Addendum 5 (8/30/08): We should never have started looking into this. Now it's Foghorn Leghorn, cherished Warner Bros. blowhard, instructing young Henery Hawk in the finer points of barbarity. "Looky heer son!" he says, "Ya gotta get yer BBQ Chicken!"
Addendum 6 (10/26/08): Ariel, the Little Mermaid, wants you to eat her crunchy, breaded remains. Or perhaps they are merely the crunchy, breaded remains of her undersea pals. (Photo source: Too Much Awesome.)
Addendum 7 (5/21/09): Happy birthday, little one! Say hello to our special guest.
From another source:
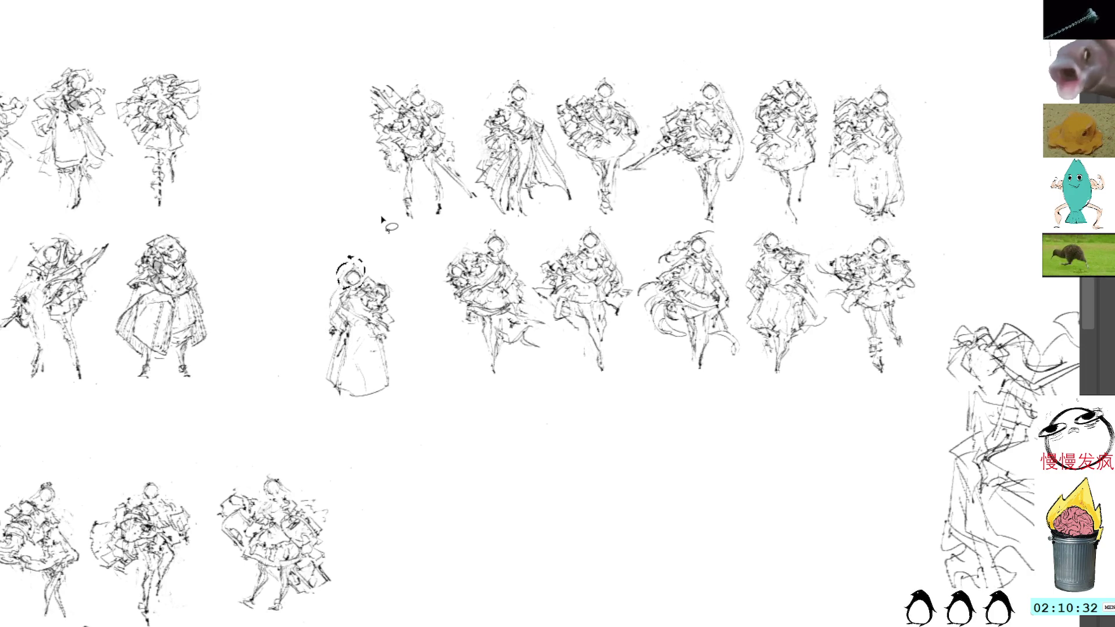
key("ctrl+shift+a")
key("ctrl+t")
It's Porky Pig! You know how much you love his silly antics. Well, now that you're a big boy, you may eat him.
Addendum 8 (11/01/09): Foghorn Leghorn's still at it.
Addendum 9 (1/18/10): Another denizen of the 100 Acre Wood gets in on the act. Here's Piglet dishing out the pork. Or buying it. Or sniffing it. Or doing something with it. (Thanks to Dr. Susan for the referral.)
Addendum 10 (5/08/10): Piglet's back, this time lending his talents to a "high quality pork producer" in Greece!
Addendum 11 (6/19/10): And it's Ariel again, wishing that some handsome two-legged human-type man will truly love her. That is, eat her.